Mother of Guru Nanak (1446–1522)

Mata Tripta (1446–1522; Punjabi: ਮਾਤਾ ਤ੍ਰਿਪਤਾ; mātā tripatā) was the mother of Guru Nanak, the founder of Sikhism.

== Biography ==

=== Early life ===
Tripta was born in 1446 to a father named Bhai Raam, a Jhangar Khatri from the village of Chaliawala (or Chahal), near Lahore, and her mother was Bhirai. (Note: Her father's name is alternatively spelt as 'Bhai Rama'. Her mother's name is alternatively spelt as 'Mai Bharai'.) She was born in a Hindu family. She had a brother named Krishan. (Note: Her brother's name is alternatively spelt as 'Krishna'.) She is said to have possessed a kind-hearted and soft-spoken disposition.

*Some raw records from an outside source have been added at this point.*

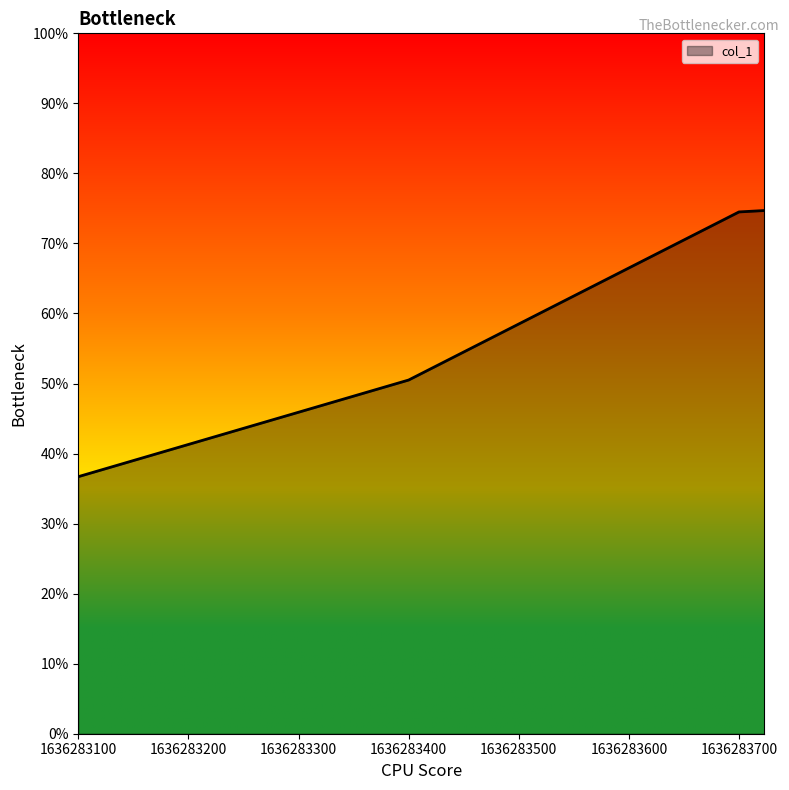

What is the difference between the maximum and second lowest values?

0.2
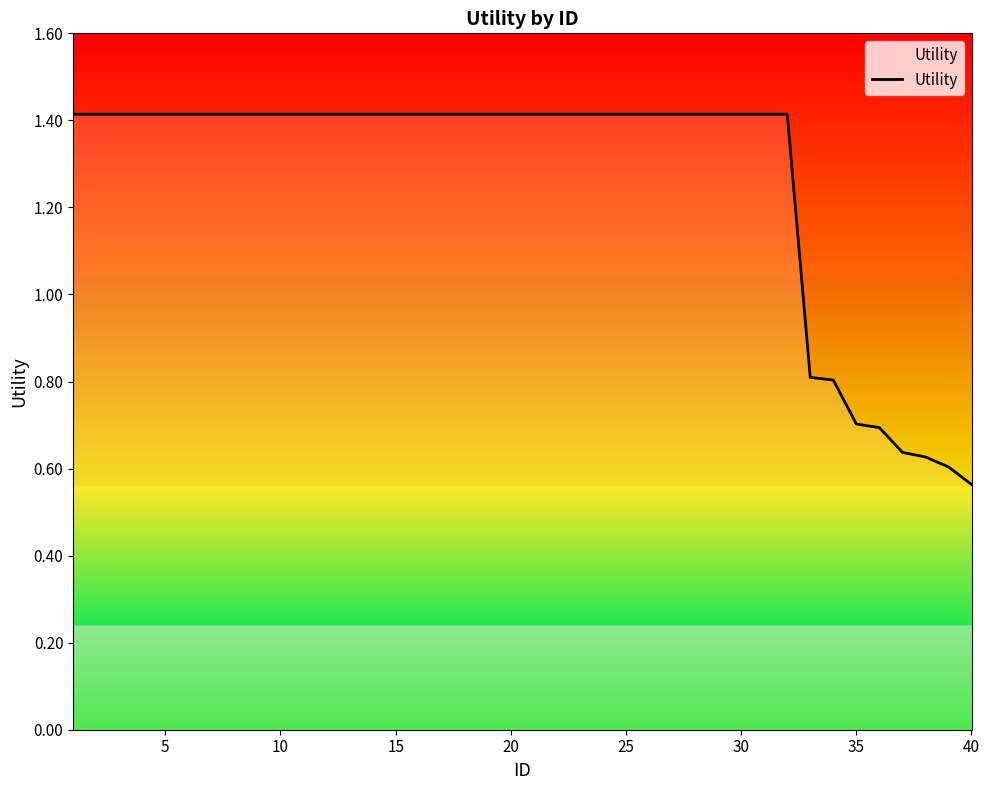

Count the values in the range 1 to 2.

32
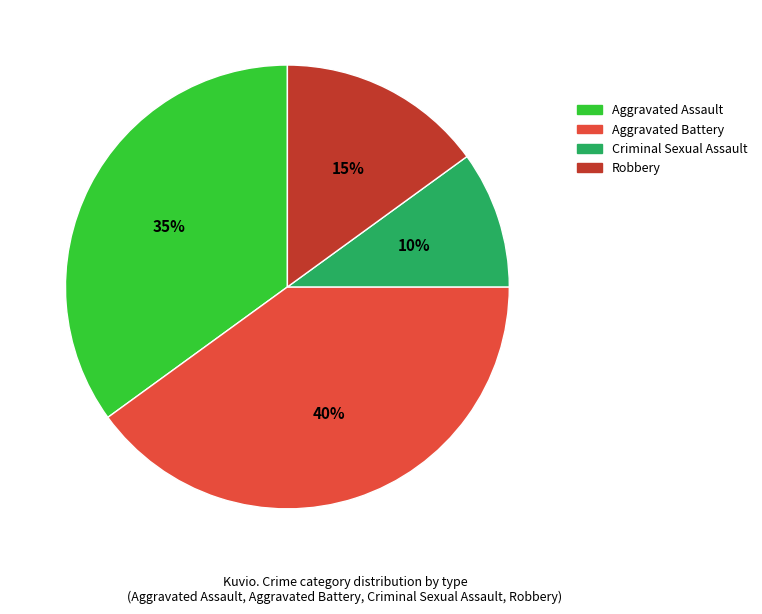

Rank the categories by value from lowest to highest.

Criminal Sexual Assault, Robbery, Aggravated Assault, Aggravated Battery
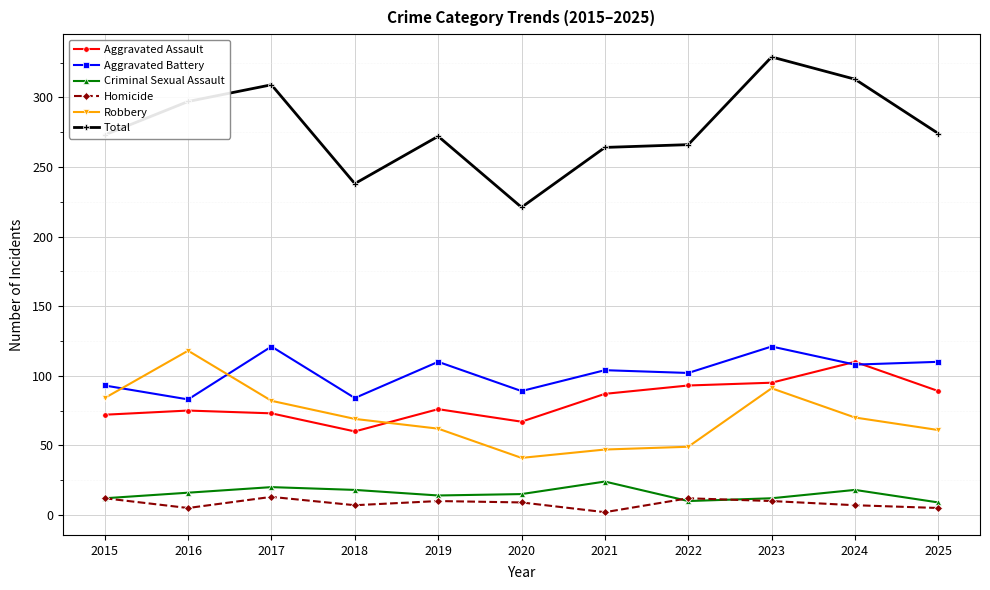

What is the value of the Robbery point at the 6th from the left?

41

She is further described as being a "simple, humble, kind and humane lady".

=== Marriage ===
In 1460, Tripta was wedded to Mehta Kalu. She gave birth to her first child, a daughter named Nanaki in 1464. Due to the birth of a girl child as the first-born and the resultant disappointment of her husband, Tripta started becoming more fervently religious in-order to please the deities in hopes for a son. Tripta gave birth to Nanak on 23 November 1469, in the village of Rai Bhoi Di Talwandi, some thirty five miles west of Lahore in the Sheikhupura district of Punjab, Delhi Sultanate (modern day Punjab, Pakistan). The name of the town was changed to Nankana Sahib in honour of the Guru.

=== Death ===
Tripta died in Kartarpur at the age of 76 shortly after the death of her husband Kalu.